Avec l’acharnement que mettent certains à employer une rhétorique douteuse sur la “part sacrée de l’être humain” pour critiquer l’HFEA et sa décision d’autoriser la création d’embryons hybrides, on aurait pu passer à côté d’une nouvelle vraiment intéressante, qui fait le haut du site web de Nature ce soir, et qu’on pourrait résumer comme suit: Monsieur & Madame Saumon sont fiers de vous annoncer la naissance de leur petit. Rien d’exceptionnel? Si, puisque le petit en question est… une truite!
Ca, c’est quand même autre chose que de mettre un noyau humain dans un cytoplasme animal, non? Et pour la jouer provocation, Science, ou l’article original (Okutsu, T et al., “Production of Trout Offspring from Triploid Salmon Parents” – Science 317-1517 (2007) ) a été publié, a résumé l’exploit par un cinglant Trout, Your Mama was a salmon, qui a donné son nom au présent billet.
Au dela du côté très sound de la chose, le résultat est intéressant. L’équipe du Tokyo University of Marine Science and Technology a réussi à faire naître un poisson d’une espèce différente de celle de ses parents. Ce n’est pas leur coup d’essai: ils avaient par le passé réussi à faire produire du sperme de truite à des mâles saumon.
Remettons les choses dans leur contexte: les saumons utilisés ici ne sont pas des saumons atlantique (Salmo salar), mais des saumons masou (Oncorhynchus masou), du même genre donc que la truite (que les lecteurs assidus de ce blog auront retenu: Oncorhynchus mykiss). Les saumons sont devenus, non plus seulement les pères, mais aussi les mères de la future truite.

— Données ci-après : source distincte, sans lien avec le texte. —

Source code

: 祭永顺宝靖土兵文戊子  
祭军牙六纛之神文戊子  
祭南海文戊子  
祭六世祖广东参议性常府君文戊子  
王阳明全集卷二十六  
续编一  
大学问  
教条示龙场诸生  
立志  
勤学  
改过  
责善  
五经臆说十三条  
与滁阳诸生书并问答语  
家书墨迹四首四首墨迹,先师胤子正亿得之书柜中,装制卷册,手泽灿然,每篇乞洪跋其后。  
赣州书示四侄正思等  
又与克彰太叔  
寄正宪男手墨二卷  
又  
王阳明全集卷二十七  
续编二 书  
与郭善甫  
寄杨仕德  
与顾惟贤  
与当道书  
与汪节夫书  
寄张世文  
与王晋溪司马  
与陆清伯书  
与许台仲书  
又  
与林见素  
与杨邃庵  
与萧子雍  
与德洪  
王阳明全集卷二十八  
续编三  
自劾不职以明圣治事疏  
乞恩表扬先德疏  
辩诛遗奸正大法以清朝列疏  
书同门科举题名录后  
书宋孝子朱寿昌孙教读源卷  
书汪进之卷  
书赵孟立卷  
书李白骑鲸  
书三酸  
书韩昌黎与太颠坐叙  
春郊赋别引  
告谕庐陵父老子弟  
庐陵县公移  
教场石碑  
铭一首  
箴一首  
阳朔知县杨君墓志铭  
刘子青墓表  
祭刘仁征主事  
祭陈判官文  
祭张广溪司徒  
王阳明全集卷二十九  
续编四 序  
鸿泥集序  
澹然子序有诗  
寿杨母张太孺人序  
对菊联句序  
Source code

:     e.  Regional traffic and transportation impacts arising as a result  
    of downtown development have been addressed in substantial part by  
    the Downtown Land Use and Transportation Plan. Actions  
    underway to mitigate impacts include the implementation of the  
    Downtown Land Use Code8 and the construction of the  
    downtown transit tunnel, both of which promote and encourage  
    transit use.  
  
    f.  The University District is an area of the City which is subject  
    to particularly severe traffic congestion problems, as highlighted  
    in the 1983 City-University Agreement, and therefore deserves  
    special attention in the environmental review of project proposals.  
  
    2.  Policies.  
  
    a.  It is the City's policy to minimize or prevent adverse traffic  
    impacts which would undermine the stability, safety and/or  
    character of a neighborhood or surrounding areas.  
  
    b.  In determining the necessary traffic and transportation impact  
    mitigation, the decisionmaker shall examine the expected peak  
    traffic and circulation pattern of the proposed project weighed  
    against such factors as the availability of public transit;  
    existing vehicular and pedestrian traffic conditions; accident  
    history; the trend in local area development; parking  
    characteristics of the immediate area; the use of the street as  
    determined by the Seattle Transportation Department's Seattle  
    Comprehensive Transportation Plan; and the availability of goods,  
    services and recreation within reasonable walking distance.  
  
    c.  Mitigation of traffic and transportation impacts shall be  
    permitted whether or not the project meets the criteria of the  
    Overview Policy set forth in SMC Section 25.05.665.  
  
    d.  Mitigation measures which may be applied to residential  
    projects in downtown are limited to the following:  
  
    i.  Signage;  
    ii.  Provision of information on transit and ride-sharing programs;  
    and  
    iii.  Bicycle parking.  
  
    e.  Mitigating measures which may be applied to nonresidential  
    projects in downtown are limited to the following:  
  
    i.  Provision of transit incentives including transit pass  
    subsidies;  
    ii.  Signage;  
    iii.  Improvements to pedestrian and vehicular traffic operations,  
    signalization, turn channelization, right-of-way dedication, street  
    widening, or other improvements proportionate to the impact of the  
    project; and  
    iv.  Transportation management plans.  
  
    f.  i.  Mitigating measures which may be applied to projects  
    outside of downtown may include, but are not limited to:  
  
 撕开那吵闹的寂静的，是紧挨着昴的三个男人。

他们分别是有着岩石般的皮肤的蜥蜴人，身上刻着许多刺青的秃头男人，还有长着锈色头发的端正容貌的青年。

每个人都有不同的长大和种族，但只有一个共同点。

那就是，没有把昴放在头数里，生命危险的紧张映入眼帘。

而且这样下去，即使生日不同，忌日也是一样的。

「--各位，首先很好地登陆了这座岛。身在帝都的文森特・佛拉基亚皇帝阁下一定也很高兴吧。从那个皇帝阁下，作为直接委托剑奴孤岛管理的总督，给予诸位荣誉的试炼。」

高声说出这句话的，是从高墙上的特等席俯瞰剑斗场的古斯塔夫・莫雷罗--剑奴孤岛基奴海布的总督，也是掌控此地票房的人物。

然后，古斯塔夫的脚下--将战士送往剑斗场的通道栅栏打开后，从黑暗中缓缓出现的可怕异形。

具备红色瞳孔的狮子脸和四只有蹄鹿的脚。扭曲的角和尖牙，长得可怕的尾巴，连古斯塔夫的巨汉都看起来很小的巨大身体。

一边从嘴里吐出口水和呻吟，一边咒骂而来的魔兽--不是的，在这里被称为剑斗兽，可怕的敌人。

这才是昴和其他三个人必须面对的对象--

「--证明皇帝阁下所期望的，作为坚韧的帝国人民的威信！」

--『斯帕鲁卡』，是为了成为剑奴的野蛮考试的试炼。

Sans trop entrer dans les détails (il est tard, je n’ai plus de café, et je viens de passer une heure à parler du papier “historique” de Worm au téléphone), la technique mérite qu’on s’y arrête. L’équipe a introduit des spermatogonies de truite dans un embryon de saumon, de manière lui faire produire des oeufs ou du sperme de truite.
Certes, on n’a pas exactement un “vrai” saumon, mais le résultat est le même: un couple d’animaux d’une espèce donnée est utilisé comme “stock” pour le matériel génétique d’une autre espèce. L’avantage en terme de conservation est assez évident, donc. Il “suffit” de conserver du matériel génétique pour pouvoir obtenir, plus tard, un nouvel individu de l’espèce choisie.
Billet un peu rapide sur un résultat qui aurait mérité plus de profondeur, mais le temps me manque… Si vous voulez de la lecture, je ne saurais que trop vous conseiller ce très bel article de Wei et coll., paru dans PLoS One, sur les “liaisons dangereuses” entre des plantes, leurs parasites, et des parasitoïdes. Vraiment bluffant.